O documento foi aprovado em uma assembléia extraordinária da Confederação, nesta terça-feira.

A Assembléia Nacional da Venezuela estuda a aprovação da reforma da Constituição de 1999, que inclui a reeleição presidencial ilimitada, a definição de diversos tipos de propriedade, entre elas a social, e a criação de um novo Poder Popular.

"Para a Consecomercio não há democracia sem empresa privada e caso não exista respeito à propriedade", disse o documento.

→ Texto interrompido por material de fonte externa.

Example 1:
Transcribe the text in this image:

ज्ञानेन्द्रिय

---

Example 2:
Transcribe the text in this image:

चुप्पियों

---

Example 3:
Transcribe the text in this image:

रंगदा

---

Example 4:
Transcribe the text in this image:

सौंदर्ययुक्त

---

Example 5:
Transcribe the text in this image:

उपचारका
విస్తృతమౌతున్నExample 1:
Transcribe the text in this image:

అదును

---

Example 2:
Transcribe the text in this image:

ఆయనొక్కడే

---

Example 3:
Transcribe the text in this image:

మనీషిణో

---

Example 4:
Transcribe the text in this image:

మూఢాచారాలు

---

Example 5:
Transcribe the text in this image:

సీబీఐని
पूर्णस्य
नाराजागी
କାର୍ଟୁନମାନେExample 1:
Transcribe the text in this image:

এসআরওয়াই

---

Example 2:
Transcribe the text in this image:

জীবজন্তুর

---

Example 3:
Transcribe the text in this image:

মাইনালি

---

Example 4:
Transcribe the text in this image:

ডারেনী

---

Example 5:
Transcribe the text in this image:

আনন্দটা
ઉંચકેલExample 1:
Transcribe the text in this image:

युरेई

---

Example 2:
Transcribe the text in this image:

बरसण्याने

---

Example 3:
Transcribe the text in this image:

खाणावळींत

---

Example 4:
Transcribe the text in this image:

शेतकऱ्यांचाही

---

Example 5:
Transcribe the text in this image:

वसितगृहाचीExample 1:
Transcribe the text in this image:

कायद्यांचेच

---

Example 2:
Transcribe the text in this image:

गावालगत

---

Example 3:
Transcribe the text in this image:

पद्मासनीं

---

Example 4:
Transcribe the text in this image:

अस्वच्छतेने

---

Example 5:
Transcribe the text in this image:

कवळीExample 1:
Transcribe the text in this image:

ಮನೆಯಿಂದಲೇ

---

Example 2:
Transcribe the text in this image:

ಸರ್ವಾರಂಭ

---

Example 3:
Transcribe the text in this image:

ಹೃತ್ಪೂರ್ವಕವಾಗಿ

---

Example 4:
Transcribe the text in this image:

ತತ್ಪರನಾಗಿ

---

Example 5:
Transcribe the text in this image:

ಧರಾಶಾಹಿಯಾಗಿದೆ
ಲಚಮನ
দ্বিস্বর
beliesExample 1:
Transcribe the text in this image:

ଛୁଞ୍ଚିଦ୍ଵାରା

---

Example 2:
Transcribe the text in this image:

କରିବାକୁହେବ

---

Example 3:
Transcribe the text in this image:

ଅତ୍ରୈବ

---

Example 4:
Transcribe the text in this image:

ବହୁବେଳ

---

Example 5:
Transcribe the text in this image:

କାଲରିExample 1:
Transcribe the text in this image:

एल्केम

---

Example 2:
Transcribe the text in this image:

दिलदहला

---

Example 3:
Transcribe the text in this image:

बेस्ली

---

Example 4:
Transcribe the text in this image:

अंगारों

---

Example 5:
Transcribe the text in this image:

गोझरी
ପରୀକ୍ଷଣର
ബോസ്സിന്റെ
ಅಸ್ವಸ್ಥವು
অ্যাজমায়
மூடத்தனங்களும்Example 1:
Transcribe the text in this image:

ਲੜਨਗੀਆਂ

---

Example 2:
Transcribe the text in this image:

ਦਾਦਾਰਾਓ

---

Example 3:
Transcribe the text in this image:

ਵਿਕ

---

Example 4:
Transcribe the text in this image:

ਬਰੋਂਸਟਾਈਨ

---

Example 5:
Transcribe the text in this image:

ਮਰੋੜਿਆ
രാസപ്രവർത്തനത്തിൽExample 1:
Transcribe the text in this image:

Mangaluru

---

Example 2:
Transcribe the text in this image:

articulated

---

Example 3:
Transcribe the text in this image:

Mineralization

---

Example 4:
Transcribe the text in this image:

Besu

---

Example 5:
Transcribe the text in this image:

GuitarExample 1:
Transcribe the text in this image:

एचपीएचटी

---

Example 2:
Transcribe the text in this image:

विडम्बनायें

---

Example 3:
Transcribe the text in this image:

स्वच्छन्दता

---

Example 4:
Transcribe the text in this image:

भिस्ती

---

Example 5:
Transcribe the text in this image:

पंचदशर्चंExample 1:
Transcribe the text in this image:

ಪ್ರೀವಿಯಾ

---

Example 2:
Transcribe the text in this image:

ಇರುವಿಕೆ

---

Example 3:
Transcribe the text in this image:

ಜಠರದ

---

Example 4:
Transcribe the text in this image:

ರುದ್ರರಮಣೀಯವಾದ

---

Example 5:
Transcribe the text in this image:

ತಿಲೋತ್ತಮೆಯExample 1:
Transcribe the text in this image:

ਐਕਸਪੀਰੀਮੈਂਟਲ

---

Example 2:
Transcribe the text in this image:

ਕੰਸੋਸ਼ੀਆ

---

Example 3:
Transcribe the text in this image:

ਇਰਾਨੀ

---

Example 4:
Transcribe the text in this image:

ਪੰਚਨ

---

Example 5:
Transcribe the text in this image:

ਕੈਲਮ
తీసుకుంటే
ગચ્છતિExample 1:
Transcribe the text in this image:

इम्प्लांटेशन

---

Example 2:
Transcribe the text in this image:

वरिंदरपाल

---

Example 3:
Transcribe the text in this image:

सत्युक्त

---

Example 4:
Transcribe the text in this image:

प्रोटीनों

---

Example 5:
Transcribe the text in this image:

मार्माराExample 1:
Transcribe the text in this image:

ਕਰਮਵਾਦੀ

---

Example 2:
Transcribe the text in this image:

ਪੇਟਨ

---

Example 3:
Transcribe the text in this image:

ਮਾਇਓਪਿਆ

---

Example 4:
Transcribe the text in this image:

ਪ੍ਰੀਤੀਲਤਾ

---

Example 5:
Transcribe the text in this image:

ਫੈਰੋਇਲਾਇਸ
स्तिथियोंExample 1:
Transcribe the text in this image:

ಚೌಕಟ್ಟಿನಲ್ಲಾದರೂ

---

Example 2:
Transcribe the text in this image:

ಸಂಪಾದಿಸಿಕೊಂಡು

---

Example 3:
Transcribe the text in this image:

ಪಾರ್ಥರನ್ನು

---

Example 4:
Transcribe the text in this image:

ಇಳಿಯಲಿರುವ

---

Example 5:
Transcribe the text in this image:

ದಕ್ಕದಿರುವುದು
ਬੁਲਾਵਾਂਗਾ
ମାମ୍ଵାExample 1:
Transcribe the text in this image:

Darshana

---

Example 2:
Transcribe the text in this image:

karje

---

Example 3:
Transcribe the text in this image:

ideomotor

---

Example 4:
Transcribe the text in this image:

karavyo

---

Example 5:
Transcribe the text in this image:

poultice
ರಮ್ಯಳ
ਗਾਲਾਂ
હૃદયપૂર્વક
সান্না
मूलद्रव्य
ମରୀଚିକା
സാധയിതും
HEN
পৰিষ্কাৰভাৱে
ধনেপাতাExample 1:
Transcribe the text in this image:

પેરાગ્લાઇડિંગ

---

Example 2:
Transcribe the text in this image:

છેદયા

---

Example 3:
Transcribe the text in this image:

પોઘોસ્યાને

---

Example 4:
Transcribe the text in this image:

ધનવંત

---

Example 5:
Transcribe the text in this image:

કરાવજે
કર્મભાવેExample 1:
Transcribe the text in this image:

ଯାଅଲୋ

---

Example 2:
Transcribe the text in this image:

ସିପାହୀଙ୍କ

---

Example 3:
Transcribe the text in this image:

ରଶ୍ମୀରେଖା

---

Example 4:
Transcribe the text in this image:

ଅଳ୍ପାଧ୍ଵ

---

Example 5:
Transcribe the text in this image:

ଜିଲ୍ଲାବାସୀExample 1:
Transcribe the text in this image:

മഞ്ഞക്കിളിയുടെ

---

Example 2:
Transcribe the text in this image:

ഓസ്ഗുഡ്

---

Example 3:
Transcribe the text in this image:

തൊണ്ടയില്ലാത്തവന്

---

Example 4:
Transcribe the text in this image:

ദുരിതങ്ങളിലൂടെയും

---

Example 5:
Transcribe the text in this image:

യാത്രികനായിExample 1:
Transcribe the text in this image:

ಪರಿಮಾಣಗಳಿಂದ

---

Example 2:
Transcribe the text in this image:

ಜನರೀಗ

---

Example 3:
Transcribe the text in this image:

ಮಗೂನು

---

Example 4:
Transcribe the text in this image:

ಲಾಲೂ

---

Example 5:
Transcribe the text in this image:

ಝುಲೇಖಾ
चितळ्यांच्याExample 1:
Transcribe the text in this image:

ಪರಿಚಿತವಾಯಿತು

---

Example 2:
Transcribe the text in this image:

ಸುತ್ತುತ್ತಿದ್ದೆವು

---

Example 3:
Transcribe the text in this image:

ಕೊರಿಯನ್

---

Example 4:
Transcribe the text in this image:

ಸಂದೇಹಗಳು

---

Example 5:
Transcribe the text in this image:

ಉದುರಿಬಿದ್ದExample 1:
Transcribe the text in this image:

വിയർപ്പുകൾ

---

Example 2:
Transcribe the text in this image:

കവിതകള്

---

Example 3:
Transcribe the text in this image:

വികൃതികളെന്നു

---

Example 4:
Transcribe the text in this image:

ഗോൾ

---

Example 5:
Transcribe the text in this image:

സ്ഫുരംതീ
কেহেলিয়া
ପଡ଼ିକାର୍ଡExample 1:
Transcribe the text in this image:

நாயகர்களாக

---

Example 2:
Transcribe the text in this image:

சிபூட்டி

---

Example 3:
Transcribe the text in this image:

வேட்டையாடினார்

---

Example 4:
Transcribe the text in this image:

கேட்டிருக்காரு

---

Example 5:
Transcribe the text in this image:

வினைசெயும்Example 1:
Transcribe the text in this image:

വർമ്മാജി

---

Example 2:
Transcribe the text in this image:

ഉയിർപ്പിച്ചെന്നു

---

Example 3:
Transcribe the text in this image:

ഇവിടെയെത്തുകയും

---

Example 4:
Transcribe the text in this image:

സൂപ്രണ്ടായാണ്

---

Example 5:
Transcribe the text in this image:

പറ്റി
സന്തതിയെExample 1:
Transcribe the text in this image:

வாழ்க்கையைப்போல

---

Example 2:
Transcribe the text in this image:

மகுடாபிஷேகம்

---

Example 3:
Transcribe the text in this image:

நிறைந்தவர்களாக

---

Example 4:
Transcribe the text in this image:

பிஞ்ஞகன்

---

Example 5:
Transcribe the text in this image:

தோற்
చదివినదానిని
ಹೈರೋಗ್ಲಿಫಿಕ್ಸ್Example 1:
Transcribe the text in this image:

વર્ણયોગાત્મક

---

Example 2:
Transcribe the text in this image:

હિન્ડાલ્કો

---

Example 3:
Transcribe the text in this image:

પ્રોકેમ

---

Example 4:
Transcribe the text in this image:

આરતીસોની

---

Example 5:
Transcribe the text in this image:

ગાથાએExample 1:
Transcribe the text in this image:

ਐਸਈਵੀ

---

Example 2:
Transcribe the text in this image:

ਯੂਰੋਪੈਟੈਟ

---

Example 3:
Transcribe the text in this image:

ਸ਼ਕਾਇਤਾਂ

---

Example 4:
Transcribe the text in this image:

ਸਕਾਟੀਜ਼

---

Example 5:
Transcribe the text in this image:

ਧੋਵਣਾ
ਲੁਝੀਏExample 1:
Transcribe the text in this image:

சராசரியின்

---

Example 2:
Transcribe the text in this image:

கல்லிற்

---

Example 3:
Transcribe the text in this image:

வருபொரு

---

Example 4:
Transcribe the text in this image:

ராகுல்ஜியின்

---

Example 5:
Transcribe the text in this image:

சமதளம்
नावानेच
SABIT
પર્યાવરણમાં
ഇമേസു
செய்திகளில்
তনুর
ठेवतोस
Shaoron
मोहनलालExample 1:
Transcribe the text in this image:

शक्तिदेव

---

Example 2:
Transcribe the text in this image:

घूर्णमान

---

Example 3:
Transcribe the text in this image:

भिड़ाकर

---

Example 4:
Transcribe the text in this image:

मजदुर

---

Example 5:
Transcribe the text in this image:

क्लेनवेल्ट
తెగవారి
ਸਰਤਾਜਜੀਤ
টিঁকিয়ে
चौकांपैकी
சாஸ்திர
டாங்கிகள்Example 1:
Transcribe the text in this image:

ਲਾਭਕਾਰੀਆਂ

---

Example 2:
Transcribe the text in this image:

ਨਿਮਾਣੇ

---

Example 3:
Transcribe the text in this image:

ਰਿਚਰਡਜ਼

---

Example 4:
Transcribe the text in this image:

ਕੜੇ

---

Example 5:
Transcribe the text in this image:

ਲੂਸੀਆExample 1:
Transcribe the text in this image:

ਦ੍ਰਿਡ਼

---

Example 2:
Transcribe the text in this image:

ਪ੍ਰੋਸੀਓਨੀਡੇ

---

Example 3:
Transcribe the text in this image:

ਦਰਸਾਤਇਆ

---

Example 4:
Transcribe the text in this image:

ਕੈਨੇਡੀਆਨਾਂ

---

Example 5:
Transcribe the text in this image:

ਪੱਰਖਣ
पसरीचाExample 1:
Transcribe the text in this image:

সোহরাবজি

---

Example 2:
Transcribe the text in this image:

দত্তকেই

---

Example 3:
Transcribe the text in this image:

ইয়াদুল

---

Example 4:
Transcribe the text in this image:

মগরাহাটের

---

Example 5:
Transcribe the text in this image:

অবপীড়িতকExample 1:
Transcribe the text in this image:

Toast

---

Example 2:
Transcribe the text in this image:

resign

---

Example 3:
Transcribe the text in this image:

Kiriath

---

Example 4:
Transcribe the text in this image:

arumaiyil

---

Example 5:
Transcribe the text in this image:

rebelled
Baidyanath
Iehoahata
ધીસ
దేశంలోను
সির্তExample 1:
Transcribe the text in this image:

O projeto, após ser aprovado pelo Parlamento, será submetido a referendo popular no dia 2 de dezembro, ainda que setores da oposição tenham pedido que a consulta seja adiada até fevereiro, para que a população possa conhecer todas as mudanças.

A proposta foi apresentada pelo presidente Chávez no dia 15 de agosto, com a modificação de 33 artigos. Entretanto, ao longo dos debates, o parlamento adicionou mais 36 artigos, chegando a um total de 69, de um total de 350 da Carta Magna de 1999.